A denúncia do governo cita o que diz serem e-mails de 2016 nos quais Rapino reclama aos executivos do Oak View Group sobre sua intenção de promover shows com um artista com quem a Live Nation trabalha. O Oak View Group recua, com o presidente-executivo da empresa – que não é identificado na denúncia, mas é Timothy Leiweke – dizendo: “Nosso pessoal avançou um pouco. Todos sabem que não promovemos e só fazemos turnês com a Live Nation.”
Wall, o executivo da Live Nation, disse em resposta que o Oak View Group “nunca foi um promotor de concertos, nem aspirou ser um”, e que estava simplesmente procurando preencher a noite escura ocasional em um de seus locais. “Retratar isso como um acordo para não competir na promoção de shows é uma farsa”, escreveu Wall. Um representante do Oak View Group não quis comentar.
Um rival na venda de ingressos no Barclays Center
No início de 2023, o The New York Times deu a notícia de que o Barclays Center, a arena no Brooklyn, estava abandonando a SeatGeek, a jovem e agressiva empresa de ingressos com a qual havia acabado de assinar um contrato de sete anos, e assinando um novo contrato com a Ticketmaster.
A mudança abrupta levantou sobrancelhas na indústria e levou a dúvidas sobre se a Live Nation havia negado ao local o acesso às maiores turnês da Live Nation como retaliação pela mudança do Ticketmaster para o SeatGeek. A Live Nation negou isso na época, e uma análise dos dados dos shows feita pelo The Times foi inconclusiva. O número de shows promovidos pela Live Nation no Barclays realmente caiu desde que o SeatGeek assumiu, mas o mesmo aconteceu com os de promotores independentes.
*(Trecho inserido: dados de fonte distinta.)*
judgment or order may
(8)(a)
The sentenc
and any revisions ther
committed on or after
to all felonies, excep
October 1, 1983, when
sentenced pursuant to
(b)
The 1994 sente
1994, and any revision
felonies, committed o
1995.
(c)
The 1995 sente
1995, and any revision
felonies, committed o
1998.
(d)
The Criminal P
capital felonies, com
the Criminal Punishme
O caso do Departamento de Justiça omite o nome do Barclays do processo, mas Wall confirmou isso em uma teleconferência com investidores na quinta-feira. O governo cita um e-mail que diz ter sido enviado ao executivo-chefe do local por “um executivo sênior da Live Nation” que ouviu dizer que o local estava mudando para o SeatGeek: “De qualquer forma”, diz o e-mail, “deveria pensar em um relacionamento maior com o LN não apenas quem está assinando um cheque de patrocínio maior”, acrescentando um emoji de “piscadela”.
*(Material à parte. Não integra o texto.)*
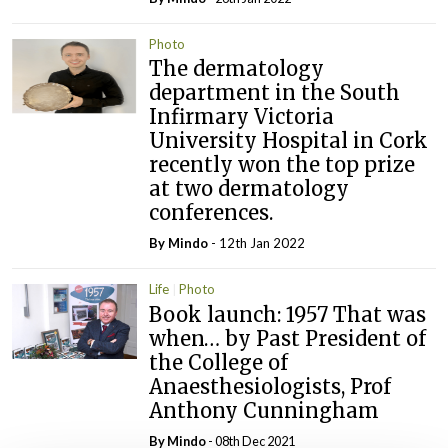
Photo
The dermatology
department in the South
Infirmary Victoria
University Hospital in Cork
recently won the top prize
at two dermatology
conferences.
By
Mindo
- 12th Jan 2022
Life
Photo
Book launch: 1957 That was
when… by Past President of
the College of
Anaesthesiologists, Prof
Anthony Cunningham
By
Mindo
- 08th Dec 2021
De acordo com o governo, a Live Nation “cumpriu suas ameaças, redirecionando os shows para outros locais”.
Em resposta, a Live Nation disse: “Negamos categoricamente que quaisquer shows tenham sido redirecionados para retaliar sua decisão de ir para o SeatGeek”.
Comprando empresas rivais
O governo argumenta que a Live Nation adquiriu uma série de empresas com o objectivo de eliminar rivais tanto na promoção de concertos como na venda de bilhetes.
Entre os exemplos citados pelo governo estão a United Concerts em Utah, que usava uma empresa regional de venda de ingressos chamada SmithsTix. De acordo com o que o governo diz serem comunicações internas da Live Nation, a empresa queria uma posição maior na emissão de ingressos em Utah, mas optou por não adquirir a SmithsTix porque isso “exigiria que fossemos ao DOJ”. Em vez disso, a Live Nation comprou a United Concerts em 2017 e converteu seus locais para Ticketmaster; SmithsTix, disse, finalmente faliu.
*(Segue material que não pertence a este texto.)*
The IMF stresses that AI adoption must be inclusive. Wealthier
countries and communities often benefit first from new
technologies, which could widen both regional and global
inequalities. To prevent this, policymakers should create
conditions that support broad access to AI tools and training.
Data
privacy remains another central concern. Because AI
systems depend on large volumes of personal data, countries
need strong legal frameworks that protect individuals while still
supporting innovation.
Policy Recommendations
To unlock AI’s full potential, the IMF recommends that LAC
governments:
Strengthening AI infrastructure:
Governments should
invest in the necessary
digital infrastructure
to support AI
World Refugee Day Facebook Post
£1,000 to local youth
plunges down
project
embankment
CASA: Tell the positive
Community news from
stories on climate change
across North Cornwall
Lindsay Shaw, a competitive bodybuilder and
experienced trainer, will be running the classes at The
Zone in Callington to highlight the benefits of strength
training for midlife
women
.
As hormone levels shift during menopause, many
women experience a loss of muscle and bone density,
Outra é a AC Entertainment no Tennessee, que participou do festival Bonnaroo lá. A Live Nation assumiu o controle acionário da empresa em 2016. Um executivo da Live Nation considerou a economia do negócio “não muito emocionante”, mas chamou-o de “um movimento defensivo” contra a AEG, de acordo com a denúncia. Em 2018, a Live Nation comprou a Frank Productions, uma promotora em Wisconsin que usava outros ingressos além da Ticketmaster; A Live Nation adquiriu a empresa e “trocou os locais para contratos exclusivos da Ticketmaster”.
Em resposta, Wall disse que o acordo para a AC Entertainment foi feito com um promotor que estava na casa dos 60 anos e queria se aposentar. “A Live Nation não tinha um escritório em Knoxville, então por US$ 15 milhões ela fez o acordo”, escreveu Wall. “Seriamente? O DOJ está desafiando isso?”